Add an Entry Point step and configure your trigger.
Add Your Email Steps
- Add a Send Email step for your Welcome email. Write the subject line, compose the body, and include your single CTA.
- Add an Add Delay step set to 1 day.
- Add a Send Email step for your Quick Win email.
- Add an Add Delay step set to 2 days.
- Add a Send Email step for your Feature Highlight email.
- Add an Add Delay step set to 2 days.
- Add a Send Email step for your Social Proof email.

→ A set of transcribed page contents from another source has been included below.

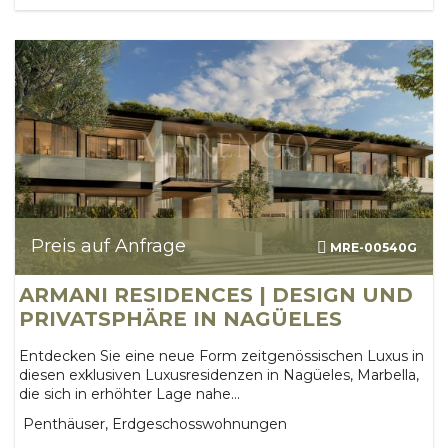
Preis auf Anfrage
MRE-00540G
ARMANI RESIDENCES | DESIGN UND
PRIVATSPHÄRE IN NAGÜELES
Entdecken Sie eine neue Form zeitgenössischen Luxus in
diesen exklusiven Luxusresidenzen in Nagüeles, Marbella,
die sich in erhöhter Lage nahe...
Penthäuser, Erdgeschosswohnungen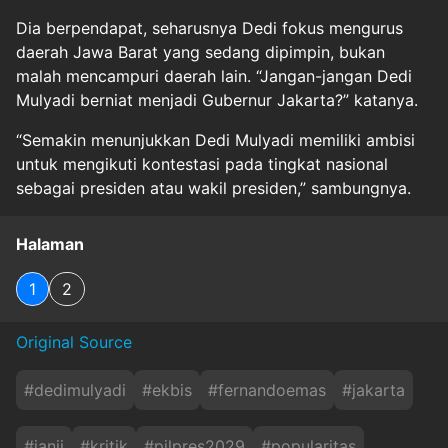
Dia berpendapat, seharusnya Dedi fokus mengurus
daerah Jawa Barat yang sedang dipimpin, bukan
malah mencampuri daerah lain. “Jangan-jangan Dedi
Mulyadi berniat menjadi Gubernur Jakarta?” katanya.
“Semakin menunjukkan Dedi Mulyadi memiliki ambisi
untuk mengikuti kontestasi pada tingkat nasional
sebagai presiden atau wakil presiden,” sambungnya.
Halaman
1
2
Original Source
#
dedimulyadi
#
ekbis
#
fernandoemas
#
jakarta
#
janji
#
kritik
#
pilpres2029
#
popularitas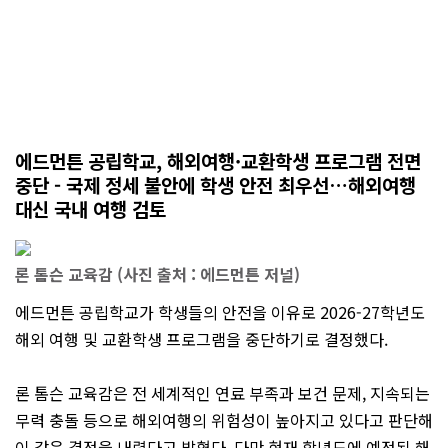
에드먼튼 공립학교, 해외여행·교환학생 프로그램 전면
중단 - 국제 정세 불안에 학생 안전 최우선…해외여행
대신 국내 여행 검토
론 톰슨 교육감 (사진 출처 : 에드먼튼 저널)
에드먼튼 공립학교가 학생들의 안전을 이유로 2026-27학년도
해외 여행 및 교환학생 프로그램을 중단하기로 결정했다.
론 톰슨 교육감은 전 세계적인 연료 부족과 보건 문제, 지속되는
무력 충돌 등으로 해외여행의 위험성이 높아지고 있다고 판단해
이 같은 결정을 내렸다고 밝혔다. 다만 현재 학년도에 예정된 해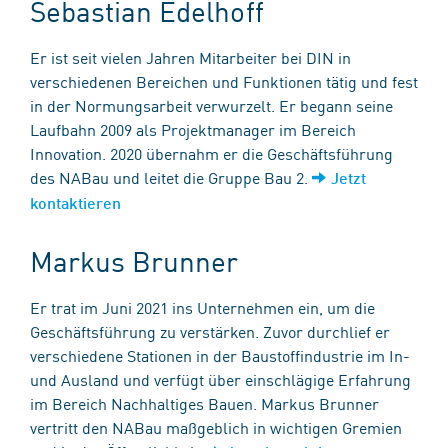
Sebastian Edelhoff
Er ist seit vielen Jahren Mitarbeiter bei DIN in
verschiedenen Bereichen und Funktionen tätig und fest
in der Normungsarbeit verwurzelt. Er begann seine
Laufbahn 2009 als Projektmanager im Bereich
Innovation. 2020 übernahm er die Geschäftsführung
des NABau und leitet die Gruppe Bau 2.
Jetzt
kontaktieren
Markus Brunner
Er trat im Juni 2021 ins Unternehmen ein, um die
Geschäftsführung zu verstärken. Zuvor durchlief er
verschiedene Stationen in der Baustoffindustrie im In-
und Ausland und verfügt über einschlägige Erfahrung
im Bereich Nachhaltiges Bauen. Markus Brunner
vertritt den NABau maßgeblich in wichtigen Gremien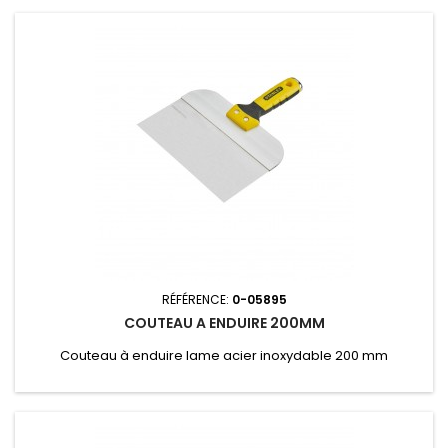
RÉFÉRENCE:
0-05895
COUTEAU A ENDUIRE 200MM
Couteau à enduire lame acier inoxydable 200 mm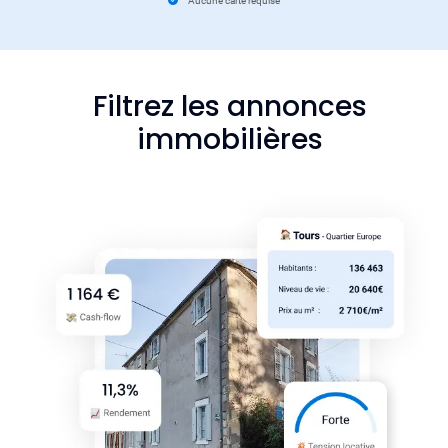
Aucune carte requise
Filtrez les annonces
immobilières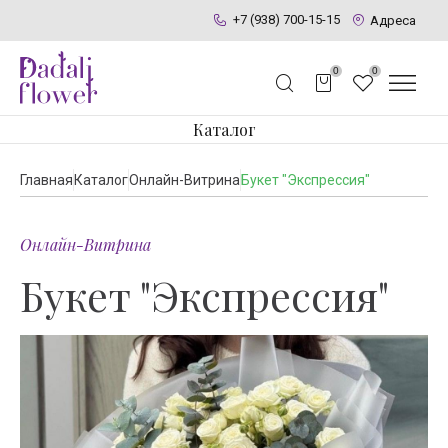
+7 (938) 700-15-15
Адреса
0
0
Каталог
Главная
Каталог
Онлайн-Витрина
Букет "Экспрессия"
Онлайн-Витрина
Букет "Экспрессия"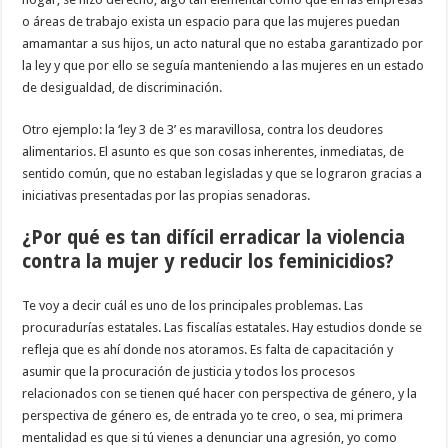
o áreas de trabajo exista un espacio para que las mujeres puedan
amamantar a sus hijos, un acto natural que no estaba garantizado por
la ley y que por ello se seguía manteniendo a las mujeres en un estado
de desigualdad, de discriminación.
Otro ejemplo: la ‘ley 3 de 3’ es maravillosa, contra los deudores
alimentarios. El asunto es que son cosas inherentes, inmediatas, de
sentido común, que no estaban legisladas y que se lograron gracias a
iniciativas presentadas por las propias senadoras.
¿Por qué es tan difícil erradicar la violencia
contra la mujer y reducir los feminicidios?
Te voy a decir cuál es uno de los principales problemas. Las
procuradurías estatales. Las fiscalías estatales. Hay estudios donde se
refleja que es ahí donde nos atoramos. Es falta de capacitación y
asumir que la procuración de justicia y todos los procesos
relacionados con se tienen qué hacer con perspectiva de género, y la
perspectiva de género es, de entrada yo te creo, o sea, mi primera
mentalidad es que si tú vienes a denunciar una agresión, yo como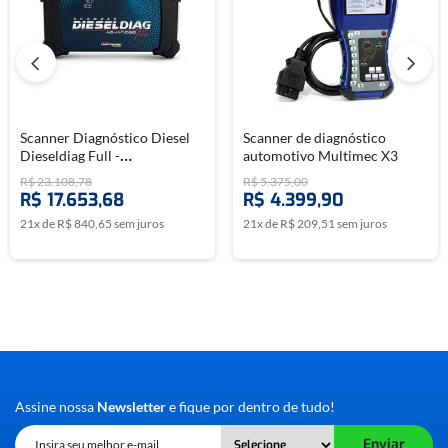
Aplicações:
Compatível com veículos diesel VW e Ford 24V equipados
com sistema SCR.
Scanner Diagnóstico Diesel
Scanner de diagnóstico
Dieseldiag Full -
automotivo Multimec X3
CHIPTRONIC
R$
23
.
108
,
78
R$
5
.
375
,
00
R$
17
.
653
,
68
R$
4
.
399
,
90
21
x de
R$
840
,
65
sem juros
21
x de
R$
209
,
51
sem juros
Assine nossa
Newsletter
e fique por dentro de tudo!
Enviar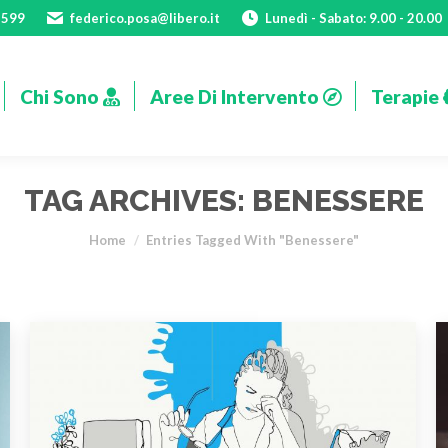
1599
federico.posa@libero.it
Lunedì - Sabato: 9.00 - 20.00
Chi Sono
Aree Di Intervento
Terapie
Chi Sono
Aree Di Intervento
Terapie
TAG ARCHIVES:
BENESSERE
You are here:
Home
Entries Tagged With "benessere"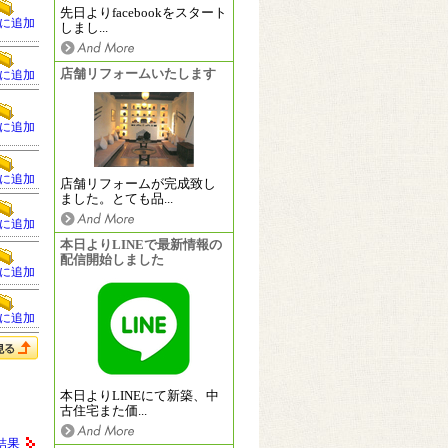
先日よりfacebookをスタート
に追加
しまし...
店舗リフォームいたします
に追加
に追加
に追加
店舗リフォームが完成致し
ました。とても品...
に追加
本日よりLINEで最新情報の
配信開始しました
に追加
に追加
本日よりLINEにて新築、中
古住宅また価...
結果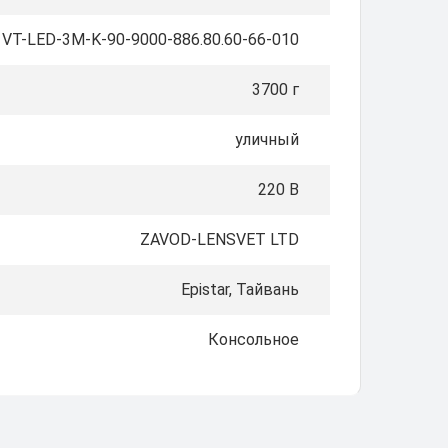
VT-LED-3M-K-90-9000-886.80.60-66-010
3700 г
уличный
220 В
ZAVOD-LENSVET LTD
Epistar, Тайвань
Консольное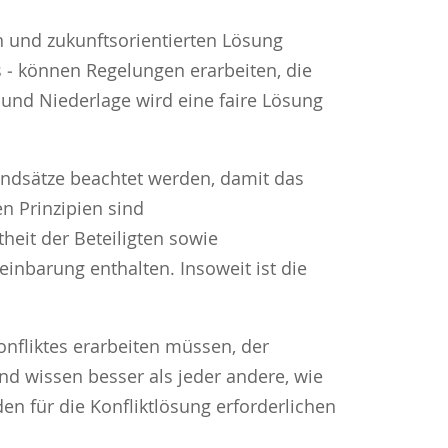
en und zukunftsorientierten Lösung
s ‑ können Regelungen erarbeiten, die
 und Niederlage wird eine faire Lösung
ndsätze beachtet werden, damit das
n Prinzipien sind
theit der Beteiligten sowie
inbarung enthalten. Insoweit ist die
Konfliktes erarbeiten müssen, der
und wissen besser als jeder andere, wie
 den für die Konfliktlösung erforderlichen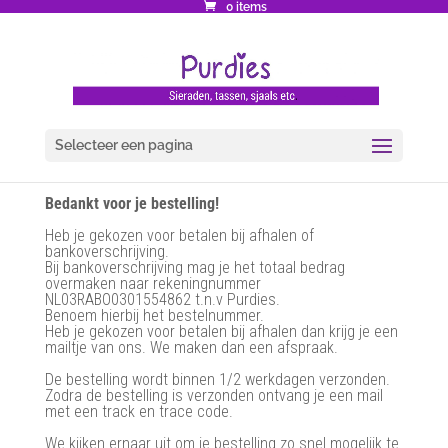
0 items
Selecteer een pagina
Bedankt voor je bestelling!
Heb je gekozen voor betalen bij afhalen of
bankoverschrijving.
Bij bankoverschrijving mag je het totaal bedrag
overmaken naar rekeningnummer
NL03RABO0301554862 t.n.v Purdies.
Benoem hierbij het bestelnummer.
Heb je gekozen voor betalen bij afhalen dan krijg je een
mailtje van ons. We maken dan een afspraak.
De bestelling wordt binnen 1/2 werkdagen verzonden.
Zodra de bestelling is verzonden ontvang je een mail
met een track en trace code.
We kijken ernaar uit om je bestelling zo snel mogelijk te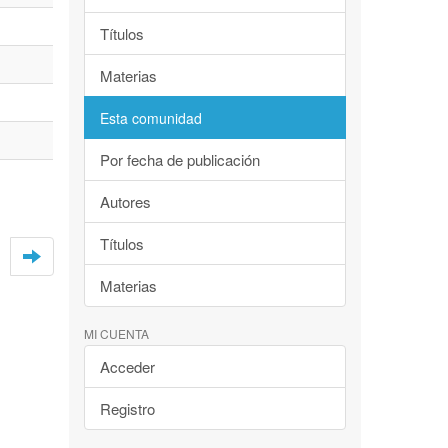
Títulos
Materias
Esta comunidad
Por fecha de publicación
Autores
Títulos
Materias
MI CUENTA
Acceder
Registro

- Add an Add Delay step set to 2 days.
- Add a Send Email step for your Check-In email.
Add Conditional Logic
After the Social Proof email on Day 5, consider adding a Condition step. For example:
- If the subscriber opened the previous email, continue to the Check-In.
- Else, send an alternative re-engagement email with a different subject line and a more direct ask – something like “Is [Product] working for you? Here’s help if you need it.”
This keeps your sequence responsive to user behavior rather than blindly sending the same thing to everyone.
Mark Completion
At the end of the sequence, add an Add Tags step to tag subscribers with something like onboarding-complete. This lets you segment users later and ensures they do not accidentally re-enter the sequence.
Activate
Once you have reviewed every step and sent test emails to yourself, go back to Settings and set the sequence to Active.
Personalization Tips
Broadcast supports Liquid template variables in your email content. Use them to make your onboarding feel personal:
{{ subscriber.first_name }}– Address users by name. Fall back gracefully with a default:{{ subscriber.first_name | default: "there" }}.{{ subscriber.custom_data.plan }}– If you store the user’s plan type in custom data, you can tailor content. Show different feature highlights to users on a free plan versus a paid plan.{{ subscriber.custom_data.company }}– Reference their company name for a more personal touch.
Connecting to Your App via API
To automatically enroll new users in your onboarding sequence, use the Broadcast API from your app’s signup flow.
When a user signs up, make a POST request to add them as a subscriber (if they are not already one) and then enroll them in the sequence:
POST /api/v1/sequences/:sequence_id/add_subscriber
Include the subscriber’s email and any custom data you want to use for personalization. This way, every new signup enters your onboarding sequence without any manual work.
You can also add tags via the API (POST /api/v1/subscribers/:id/tags) to trigger tag-based entry if that is how your sequence is configured.
Measuring Success
Once your sequence is running, track these metrics for each step:
- Open rate – Are your subject lines working? If a specific email has a noticeably lower open rate, test a new subject line.
- Click-through rate – Are users taking the action you asked for? Low clicks mean your CTA is not compelling enough or the content is not relevant.
- Drop-off points – Where do users stop engaging? If everyone opens Email 1 but nobody opens Email 3, the gap between Day 1 and Day 3 might be too long, or Email 2 did not build enough momentum.
Use these signals to iterate. Onboarding sequences are never truly “done” – they get better over time as you learn what resonates.
Best Practices
- Keep emails short. Three to five paragraphs maximum. Users are busy, especially in their first week with a new tool.
- One CTA per email. Do not ask users to do three things. Ask them to do one thing well.
- Send from a real person. “Sarah from [Product]” performs better than “The [Product] Team.”
- Test on real users. Send yourself through the entire sequence before activating it. Read every email on mobile.
- Iterate based on data. Check your sequence metrics weekly for the first month and adjust timing, copy, and CTAs based on what you see.